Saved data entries
_ _ _ _ _ _ _

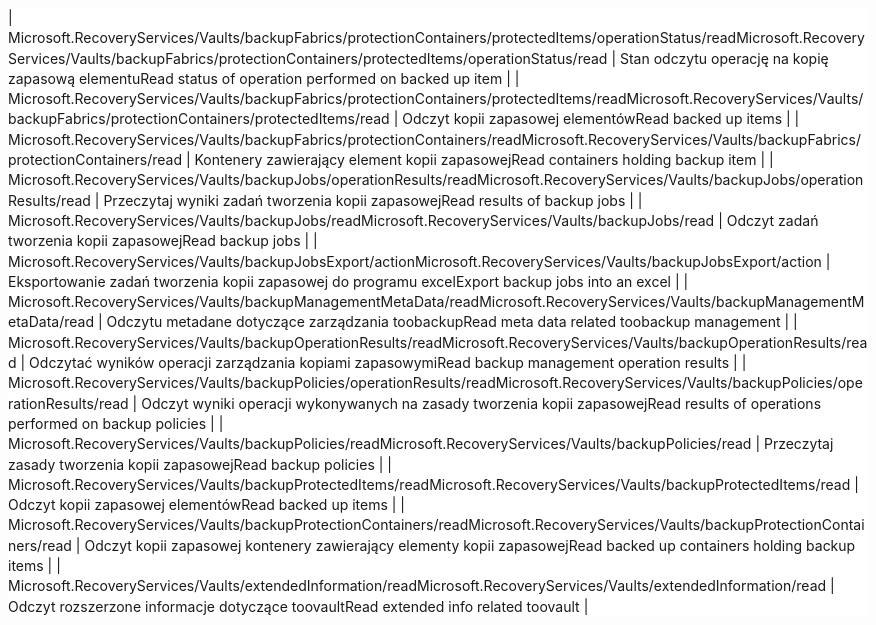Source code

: | <span data-ttu-id="b2b85-465">Microsoft.RecoveryServices/Vaults/backupFabrics/protectionContainers/protectedItems/operationStatus/read</span><span class="sxs-lookup"><span data-stu-id="b2b85-465">Microsoft.RecoveryServices/Vaults/backupFabrics/protectionContainers/protectedItems/operationStatus/read</span></span>  | <span data-ttu-id="b2b85-466">Stan odczytu operację na kopię zapasową elementu</span><span class="sxs-lookup"><span data-stu-id="b2b85-466">Read status of operation performed on backed up item</span></span> |
| <span data-ttu-id="b2b85-467">Microsoft.RecoveryServices/Vaults/backupFabrics/protectionContainers/protectedItems/read</span><span class="sxs-lookup"><span data-stu-id="b2b85-467">Microsoft.RecoveryServices/Vaults/backupFabrics/protectionContainers/protectedItems/read</span></span>  | <span data-ttu-id="b2b85-468">Odczyt kopii zapasowej elementów</span><span class="sxs-lookup"><span data-stu-id="b2b85-468">Read backed up items</span></span> |
| <span data-ttu-id="b2b85-469">Microsoft.RecoveryServices/Vaults/backupFabrics/protectionContainers/read</span><span class="sxs-lookup"><span data-stu-id="b2b85-469">Microsoft.RecoveryServices/Vaults/backupFabrics/protectionContainers/read</span></span>  | <span data-ttu-id="b2b85-470">Kontenery zawierający element kopii zapasowej</span><span class="sxs-lookup"><span data-stu-id="b2b85-470">Read containers holding backup item</span></span> |
| <span data-ttu-id="b2b85-471">Microsoft.RecoveryServices/Vaults/backupJobs/operationResults/read</span><span class="sxs-lookup"><span data-stu-id="b2b85-471">Microsoft.RecoveryServices/Vaults/backupJobs/operationResults/read</span></span>  | <span data-ttu-id="b2b85-472">Przeczytaj wyniki zadań tworzenia kopii zapasowej</span><span class="sxs-lookup"><span data-stu-id="b2b85-472">Read results of backup jobs</span></span> |
| <span data-ttu-id="b2b85-473">Microsoft.RecoveryServices/Vaults/backupJobs/read</span><span class="sxs-lookup"><span data-stu-id="b2b85-473">Microsoft.RecoveryServices/Vaults/backupJobs/read</span></span>  | <span data-ttu-id="b2b85-474">Odczyt zadań tworzenia kopii zapasowej</span><span class="sxs-lookup"><span data-stu-id="b2b85-474">Read backup jobs</span></span> |
| <span data-ttu-id="b2b85-475">Microsoft.RecoveryServices/Vaults/backupJobsExport/action</span><span class="sxs-lookup"><span data-stu-id="b2b85-475">Microsoft.RecoveryServices/Vaults/backupJobsExport/action</span></span> | <span data-ttu-id="b2b85-476">Eksportowanie zadań tworzenia kopii zapasowej do programu excel</span><span class="sxs-lookup"><span data-stu-id="b2b85-476">Export backup jobs into an excel</span></span> |
| <span data-ttu-id="b2b85-477">Microsoft.RecoveryServices/Vaults/backupManagementMetaData/read</span><span class="sxs-lookup"><span data-stu-id="b2b85-477">Microsoft.RecoveryServices/Vaults/backupManagementMetaData/read</span></span>  | <span data-ttu-id="b2b85-478">Odczytu metadane dotyczące zarządzania toobackup</span><span class="sxs-lookup"><span data-stu-id="b2b85-478">Read meta data related toobackup management</span></span> |
| <span data-ttu-id="b2b85-479">Microsoft.RecoveryServices/Vaults/backupOperationResults/read</span><span class="sxs-lookup"><span data-stu-id="b2b85-479">Microsoft.RecoveryServices/Vaults/backupOperationResults/read</span></span>  | <span data-ttu-id="b2b85-480">Odczytać wyników operacji zarządzania kopiami zapasowymi</span><span class="sxs-lookup"><span data-stu-id="b2b85-480">Read backup management operation results</span></span> |
| <span data-ttu-id="b2b85-481">Microsoft.RecoveryServices/Vaults/backupPolicies/operationResults/read</span><span class="sxs-lookup"><span data-stu-id="b2b85-481">Microsoft.RecoveryServices/Vaults/backupPolicies/operationResults/read</span></span>  | <span data-ttu-id="b2b85-482">Odczyt wyniki operacji wykonywanych na zasady tworzenia kopii zapasowej</span><span class="sxs-lookup"><span data-stu-id="b2b85-482">Read results of operations performed on backup policies</span></span> |
| <span data-ttu-id="b2b85-483">Microsoft.RecoveryServices/Vaults/backupPolicies/read</span><span class="sxs-lookup"><span data-stu-id="b2b85-483">Microsoft.RecoveryServices/Vaults/backupPolicies/read</span></span>  | <span data-ttu-id="b2b85-484">Przeczytaj zasady tworzenia kopii zapasowej</span><span class="sxs-lookup"><span data-stu-id="b2b85-484">Read backup policies</span></span> |
| <span data-ttu-id="b2b85-485">Microsoft.RecoveryServices/Vaults/backupProtectedItems/read</span><span class="sxs-lookup"><span data-stu-id="b2b85-485">Microsoft.RecoveryServices/Vaults/backupProtectedItems/read</span></span>  |  <span data-ttu-id="b2b85-486">Odczyt kopii zapasowej elementów</span><span class="sxs-lookup"><span data-stu-id="b2b85-486">Read backed up items</span></span> |
| <span data-ttu-id="b2b85-487">Microsoft.RecoveryServices/Vaults/backupProtectionContainers/read</span><span class="sxs-lookup"><span data-stu-id="b2b85-487">Microsoft.RecoveryServices/Vaults/backupProtectionContainers/read</span></span>  | <span data-ttu-id="b2b85-488">Odczyt kopii zapasowej kontenery zawierający elementy kopii zapasowej</span><span class="sxs-lookup"><span data-stu-id="b2b85-488">Read backed up containers holding backup items</span></span> |
| <span data-ttu-id="b2b85-489">Microsoft.RecoveryServices/Vaults/extendedInformation/read</span><span class="sxs-lookup"><span data-stu-id="b2b85-489">Microsoft.RecoveryServices/Vaults/extendedInformation/read</span></span>  | <span data-ttu-id="b2b85-490">Odczyt rozszerzone informacje dotyczące toovault</span><span class="sxs-lookup"><span data-stu-id="b2b85-490">Read extended info related toovault</span></span> |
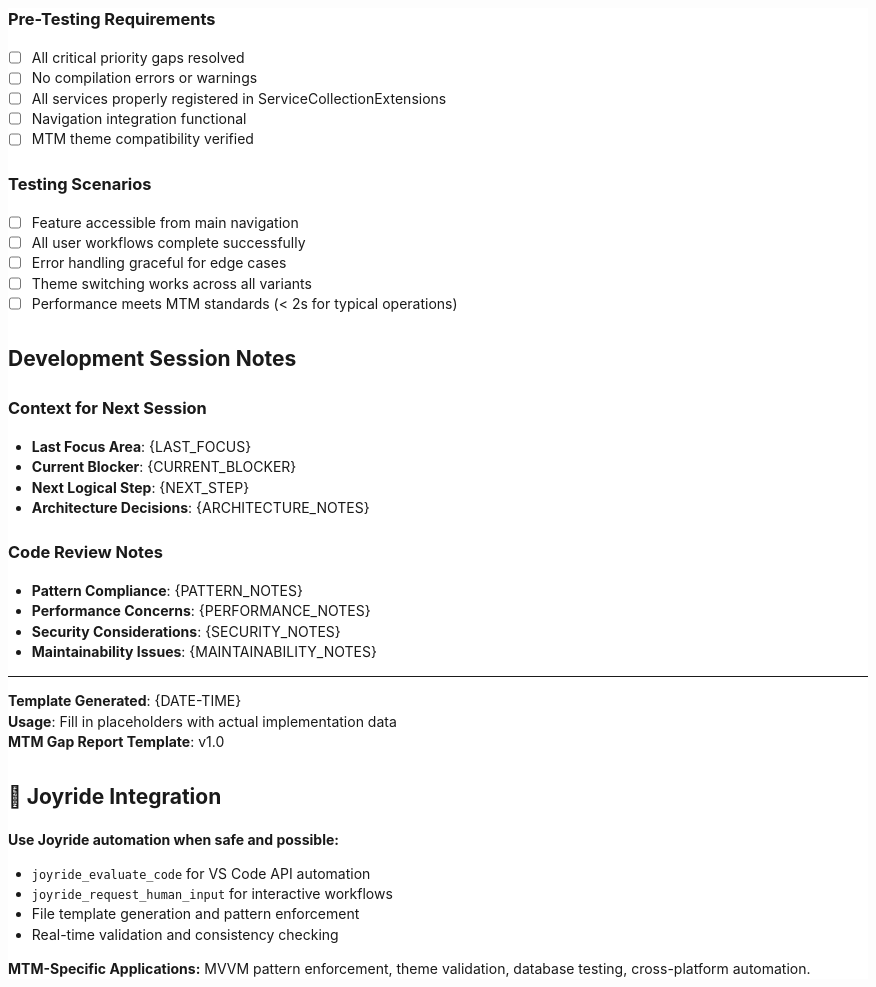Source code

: ### Pre-Testing Requirements

- [ ] All critical priority gaps resolved
- [ ] No compilation errors or warnings
- [ ] All services properly registered in ServiceCollectionExtensions
- [ ] Navigation integration functional
- [ ] MTM theme compatibility verified

### Testing Scenarios

- [ ] Feature accessible from main navigation
- [ ] All user workflows complete successfully  
- [ ] Error handling graceful for edge cases
- [ ] Theme switching works across all variants
- [ ] Performance meets MTM standards (< 2s for typical operations)

## Development Session Notes

### Context for Next Session

- **Last Focus Area**: {LAST_FOCUS}
- **Current Blocker**: {CURRENT_BLOCKER}
- **Next Logical Step**: {NEXT_STEP}
- **Architecture Decisions**: {ARCHITECTURE_NOTES}

### Code Review Notes

- **Pattern Compliance**: {PATTERN_NOTES}
- **Performance Concerns**: {PERFORMANCE_NOTES}
- **Security Considerations**: {SECURITY_NOTES}
- **Maintainability Issues**: {MAINTAINABILITY_NOTES}

---

**Template Generated**: {DATE-TIME}  
**Usage**: Fill in placeholders with actual implementation data  
**MTM Gap Report Template**: v1.0


## 🤖 Joyride Integration

**Use Joyride automation when safe and possible:**
- `joyride_evaluate_code` for VS Code API automation
- `joyride_request_human_input` for interactive workflows
- File template generation and pattern enforcement
- Real-time validation and consistency checking

**MTM-Specific Applications:** MVVM pattern enforcement, theme validation, database testing, cross-platform automation.

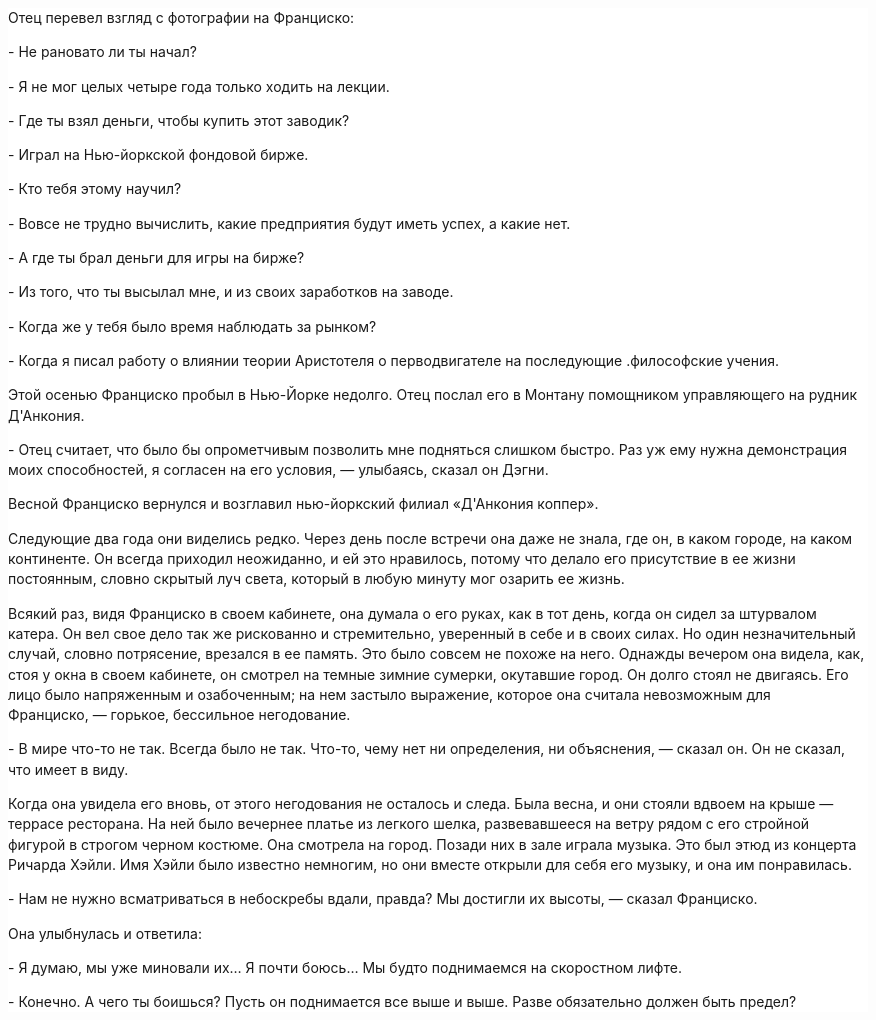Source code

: Отец перевел взгляд с фотографии на Франциско:

\- Не рановато ли ты начал?

\- Я не мог целых четыре года только ходить на лекции.

\- Где ты взял деньги, чтобы купить этот заводик?

\- Играл на Нью-йоркской фондовой бирже.

\- Кто тебя этому научил?

\- Вовсе не трудно вычислить, какие предприятия будут иметь успех, а какие нет.

\- А где ты брал деньги для игры на бирже?

\- Из того, что ты высылал мне, и из своих заработков на заводе.

\- Когда же у тебя было время наблюдать за рынком?

\- Когда я писал работу о влиянии теории Аристотеля о перводвигателе на последующие .философские учения.

Этой осенью Франциско пробыл в Нью-Йорке недолго. Отец послал его в Монтану помощником управляющего на рудник Д'Анкония.

\- Отец считает, что было бы опрометчивым позволить мне подняться слишком быстро. Раз уж ему нужна демонстрация моих способностей, я согласен на его условия, — улыбаясь, сказал он Дэгни.

Весной Франциско вернулся и возглавил нью-йоркский филиал «Д'Анкония коппер».

Следующие два года они виделись редко. Через день после встречи она даже не знала, где он, в каком городе, на каком континенте. Он всегда приходил неожиданно, и ей это нравилось, потому что делало его присутствие в ее жизни постоянным, словно скрытый луч света, который в любую минуту мог озарить ее жизнь.

Всякий раз, видя Франциско в своем кабинете, она думала о его руках, как в тот день, когда он сидел за штурвалом катера. Он вел свое дело так же рискованно и стремительно, уверенный в себе и в своих силах. Но один незначительный случай, словно потрясение, врезался в ее память. Это было совсем не похоже на него. Однажды вечером она видела, как, стоя у окна в своем кабинете, он смотрел на темные зимние сумерки, окутавшие город. Он долго стоял не двигаясь. Его лицо было напряженным и озабоченным; на нем застыло выражение, которое она считала невозможным для Франциско, — горькое, бессильное негодование.

\- В мире что-то не так. Всегда было не так. Что-то, чему нет ни определения, ни объяснения, — сказал он. Он не сказал, что имеет в виду.

Когда она увидела его вновь, от этого негодования не осталось и следа. Была весна, и они стояли вдвоем на крыше — террасе ресторана. На ней было вечернее платье из легкого шелка, развевавшееся на ветру рядом с его стройной фигурой в строгом черном костюме. Она смотрела на город. Позади них в зале играла музыка. Это был этюд из концерта Ричарда Хэйли. Имя Хэйли было известно немногим, но они вместе открыли для себя его музыку, и она им понравилась.

\- Нам не нужно всматриваться в небоскребы вдали, правда? Мы достигли их высоты, — сказал Франциско.

Она улыбнулась и ответила:

\- Я думаю, мы уже миновали их… Я почти боюсь… Мы будто поднимаемся на скоростном лифте.

\- Конечно. А чего ты боишься? Пусть он поднимается все выше и выше. Разве обязательно должен быть предел?
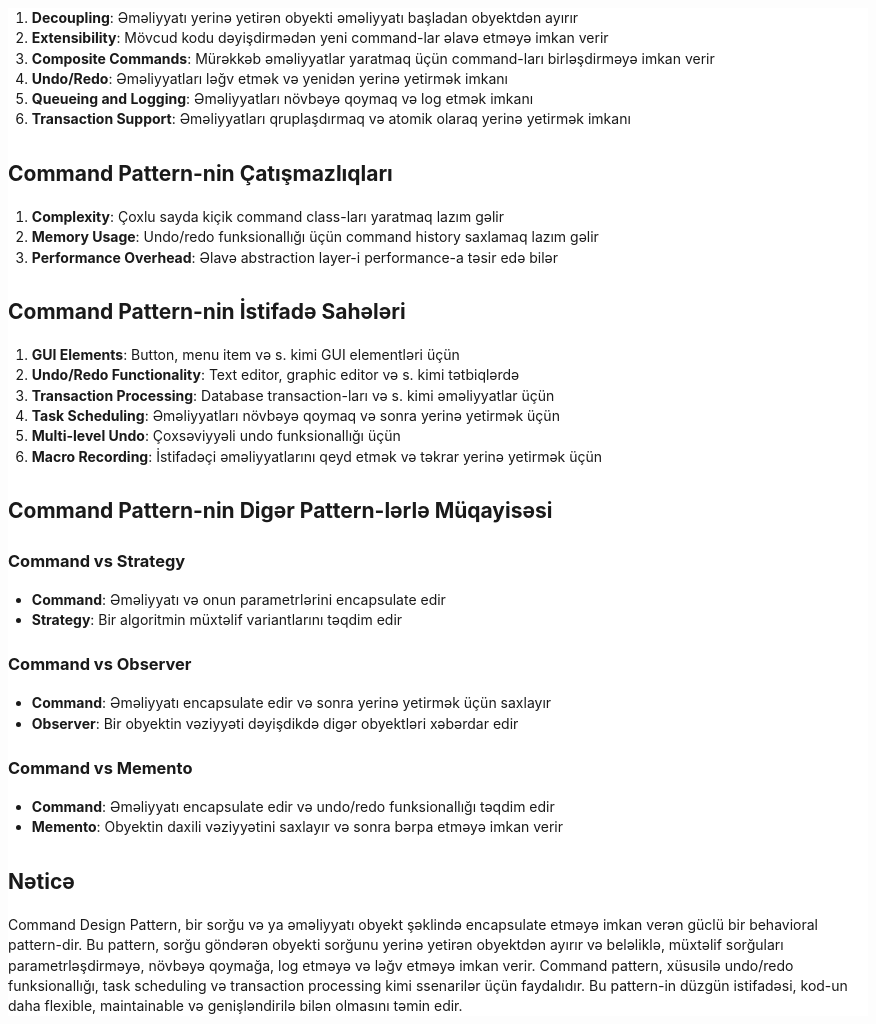 1. **Decoupling**: Əməliyyatı yerinə yetirən obyekti əməliyyatı başladan obyektdən ayırır
2. **Extensibility**: Mövcud kodu dəyişdirmədən yeni command-lar əlavə etməyə imkan verir
3. **Composite Commands**: Mürəkkəb əməliyyatlar yaratmaq üçün command-ları birləşdirməyə imkan verir
4. **Undo/Redo**: Əməliyyatları ləğv etmək və yenidən yerinə yetirmək imkanı
5. **Queueing and Logging**: Əməliyyatları növbəyə qoymaq və log etmək imkanı
6. **Transaction Support**: Əməliyyatları qruplaşdırmaq və atomik olaraq yerinə yetirmək imkanı

## Command Pattern-nin Çatışmazlıqları

1. **Complexity**: Çoxlu sayda kiçik command class-ları yaratmaq lazım gəlir
2. **Memory Usage**: Undo/redo funksionallığı üçün command history saxlamaq lazım gəlir
3. **Performance Overhead**: Əlavə abstraction layer-i performance-a təsir edə bilər

## Command Pattern-nin İstifadə Sahələri

1. **GUI Elements**: Button, menu item və s. kimi GUI elementləri üçün
2. **Undo/Redo Functionality**: Text editor, graphic editor və s. kimi tətbiqlərdə
3. **Transaction Processing**: Database transaction-ları və s. kimi əməliyyatlar üçün
4. **Task Scheduling**: Əməliyyatları növbəyə qoymaq və sonra yerinə yetirmək üçün
5. **Multi-level Undo**: Çoxsəviyyəli undo funksionallığı üçün
6. **Macro Recording**: İstifadəçi əməliyyatlarını qeyd etmək və təkrar yerinə yetirmək üçün

## Command Pattern-nin Digər Pattern-lərlə Müqayisəsi

### Command vs Strategy

- **Command**: Əməliyyatı və onun parametrlərini encapsulate edir
- **Strategy**: Bir algoritmin müxtəlif variantlarını təqdim edir

### Command vs Observer

- **Command**: Əməliyyatı encapsulate edir və sonra yerinə yetirmək üçün saxlayır
- **Observer**: Bir obyektin vəziyyəti dəyişdikdə digər obyektləri xəbərdar edir

### Command vs Memento

- **Command**: Əməliyyatı encapsulate edir və undo/redo funksionallığı təqdim edir
- **Memento**: Obyektin daxili vəziyyətini saxlayır və sonra bərpa etməyə imkan verir

## Nəticə

Command Design Pattern, bir sorğu və ya əməliyyatı obyekt şəklində encapsulate etməyə imkan verən güclü bir behavioral pattern-dir. Bu pattern, sorğu göndərən obyekti sorğunu yerinə yetirən obyektdən ayırır və beləliklə, müxtəlif sorğuları parametrləşdirməyə, növbəyə qoymağa, log etməyə və ləğv etməyə imkan verir. Command pattern, xüsusilə undo/redo funksionallığı, task scheduling və transaction processing kimi ssenarilər üçün faydalıdır. Bu pattern-in düzgün istifadəsi, kod-un daha flexible, maintainable və genişləndirilə bilən olmasını təmin edir.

_ _ _ _ _ _ _

What the exercise asks: Format the part of the entries that opens with the line containing "1. **GUI Elements**: Button, menu" and closes with the line containing "### Command vs Strategy" as a numbered list, including both of those lines and leaving out blank lines.

Solution to this problem:
1. 1. **GUI Elements**: Button, menu item və s. kimi GUI elementləri üçün
2. 2. **Undo/Redo Functionality**: Text editor, graphic editor və s. kimi tətbiqlərdə
3. 3. **Transaction Processing**: Database transaction-ları və s. kimi əməliyyatlar üçün
4. 4. **Task Scheduling**: Əməliyyatları növbəyə qoymaq və sonra yerinə yetirmək üçün
5. 5. **Multi-level Undo**: Çoxsəviyyəli undo funksionallığı üçün
6. 6. **Macro Recording**: İstifadəçi əməliyyatlarını qeyd etmək və təkrar yerinə yetirmək üçün
7. ## Command Pattern-nin Digər Pattern-lərlə Müqayisəsi
8. ### Command vs Strategy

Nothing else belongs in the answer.